To niezły wynik biorąc pod uwagę, jak mocno wyhamowano w Polsce rozwój tej technologii
Po stagnacji, w jaką branża wiatrowa weszła w Polsce w ostatnich latach, widać na horyzoncie coraz więcej sygnałów ożywienia. Jednym z dowodów na to może być informacja Siemensa, który w ciągu ostatniego roku obrotowego (czyli od października 2018 r.) sprzedał w Polsce turbiny o mocy 100 megawatów.
Przeczytaj też: To początek końca węgla w Europie?
Łącznie w Polsce pracuje już 500 turbin wiatrowych dostarczonych przez Siemens Gamesa, a ich łączna moc to ponad 1 GW (dla porównania moc wszystkich farm wiatrowych w kraju to około 5,9 GW).
Pisałam niedawno o dużym projekcie wiatrowym, który rusza z kopyta – Potęgowo Wind Farm.
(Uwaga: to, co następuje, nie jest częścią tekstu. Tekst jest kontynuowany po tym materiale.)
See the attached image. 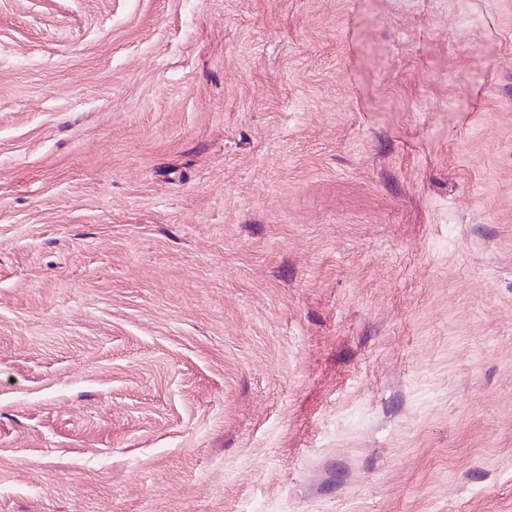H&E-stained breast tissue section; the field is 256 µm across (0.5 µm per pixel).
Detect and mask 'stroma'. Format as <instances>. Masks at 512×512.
Returning a JSON list of instances; mask_svg holds the SVG:
<instances>
[{
    "label": "stroma",
    "mask_w": 512,
    "mask_h": 512,
    "mask_svg": "<svg viewBox=\"0 0 512 512\" xmlns=\"http://www.w3.org/2000/svg\"><path fill=\"white\" fill-rule=\"evenodd\" d=\"M0 512H512V0H0Z\"/></svg>",
    "instance_id": "obj_1"
}]
</instances>
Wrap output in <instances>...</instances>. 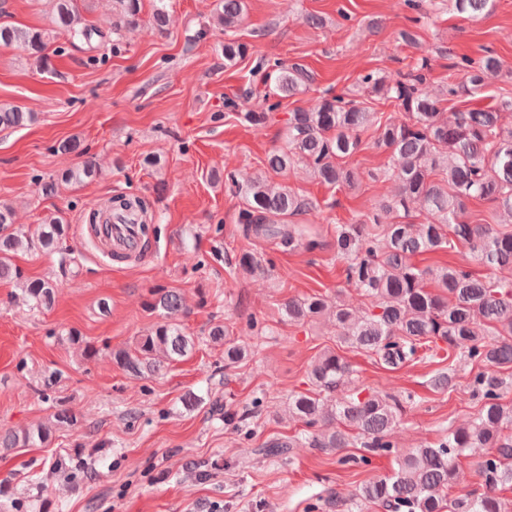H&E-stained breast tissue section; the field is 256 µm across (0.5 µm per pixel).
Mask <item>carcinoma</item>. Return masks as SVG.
Returning a JSON list of instances; mask_svg holds the SVG:
<instances>
[{"instance_id":"cac0c4a2","label":"carcinoma","mask_w":512,"mask_h":512,"mask_svg":"<svg viewBox=\"0 0 512 512\" xmlns=\"http://www.w3.org/2000/svg\"><path fill=\"white\" fill-rule=\"evenodd\" d=\"M55 10L49 26L28 30L0 23V46L23 47L35 64L47 69L50 43L60 34L86 44L103 33L89 24L78 0H53ZM112 40L120 41L142 21L143 0H112ZM453 9L469 18L492 13L495 0H451ZM244 0H220L217 14L224 27V66H232L247 52V45L234 39L243 21ZM170 0H153L151 22L166 31ZM433 69V56L425 51L405 73L367 74L362 82L368 92L396 105L405 119L383 118L364 102L325 92L290 113L281 146L266 160L269 169L285 171L296 161L304 162L322 184L354 187L359 174L344 159L361 149V134L372 130L376 148L389 154V162L376 177L392 179L397 191L374 206L354 224L336 225V257L345 263L348 285L372 299L373 309L360 315L341 300L322 294L290 299L284 304L288 320L304 322L321 315L335 321L337 336L345 343L376 355L384 365L396 369L420 360L422 347L444 344L460 352L477 368L471 379L479 409L470 422L448 428L433 446L412 448L396 457L393 473L360 484L352 492L335 494L336 507L344 512H365L377 505L386 512H512L496 493L512 485V403L504 400L500 369L512 367V277L478 276L471 265L493 271L512 269V231L489 224L464 221L473 199L489 202L493 217L502 214L512 223V123L504 115L512 112V99L504 97L494 106L441 112L445 97H471L489 80L503 76L500 60L490 50L476 59L454 63V78L431 95L423 90ZM273 86L258 110L241 113L248 124L259 127L279 103L304 93L314 82L313 74L300 64L278 63L269 75ZM32 114L14 105L0 103V128L26 125ZM96 174V163L88 157L75 169L43 184L53 194L57 181L80 183ZM226 180L244 206L238 223L243 233L256 238H277L292 250L313 251L322 246L305 224H279L277 217L308 214L318 209L311 200L284 187H275L261 175ZM378 225L370 233L366 225ZM70 225L50 218L29 233L15 225L12 209L0 202V280L24 281L22 292L34 308L53 306L56 284L51 280H24L12 262L15 252H58L61 265L73 263L63 251ZM465 249L456 266L421 269L414 257L455 244ZM239 268L249 274L267 273L264 260L253 252L243 253ZM434 279L439 292L426 286ZM148 308L158 314L156 322L131 348L112 351V363L134 378L158 376L196 348V337L180 323L183 301L179 292L159 288L151 293ZM210 341L224 345V368L240 363L248 347L231 336L224 323H212ZM352 369L339 354L327 351L311 367L309 389L294 394L288 402L292 416L307 430L292 439H273L261 448H245L247 456L286 459L294 448H316L339 452L356 441L371 452L390 451L388 436L399 422V403L393 397L355 385ZM54 401V419L59 426H72L76 417L63 401ZM51 430L16 433L0 430V448H28L48 442ZM468 448H489L477 473L484 490L449 498L448 487L466 481L458 464Z\"/></svg>"}]
</instances>
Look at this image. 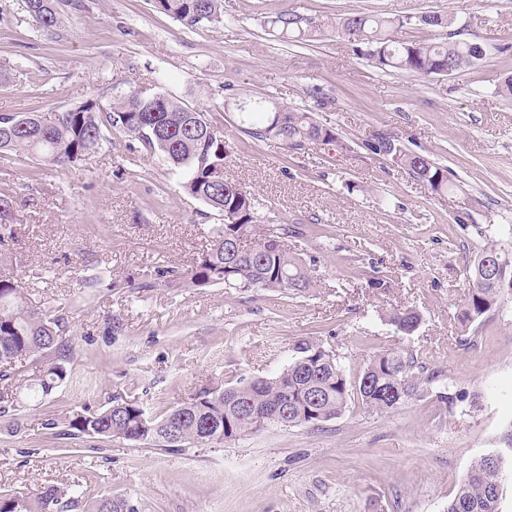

Tam głównym dostawcą turbin jest GE.
Przeczytaj też: Gdynia ma list intencyjny w sprawie farm na morzu
W końcówce tego roku przeprowadzone mogą zostać aukcje, na których rząd kupi energię z nowych wiatraków o mocy 2,5 GW. Na dużo więcej projektów wiatrowych nie widać dzisiaj apetytu po stronie państwa. Kolejnych projektów nie da się rozwijać, dopólki nie zostaną zniesione przepisy wprowadzające tzw. zasadę 10H. Mówi ona, że wiatrak musi być oddalony od budynków o odległość stanowiącą co najmniej dziesięciokrotność jego wysokości wraz z łopatami. Takich terenów w Polsce praktycznie już nie ma, więc nowe projekty nie są rozwijane. W efekcie Polska jest na szarym końcu, jeśli chodzi o inwestycje w tej technologii w Europie.
Inwestorzy stawiają więc na rozwój farm offshore, czyli tych na morzu. Technologie odnawialne, czyli słoneczne i wiatrowe są coraz bardziej konkurencyjne cenowo w stosunku do węgla i gazu.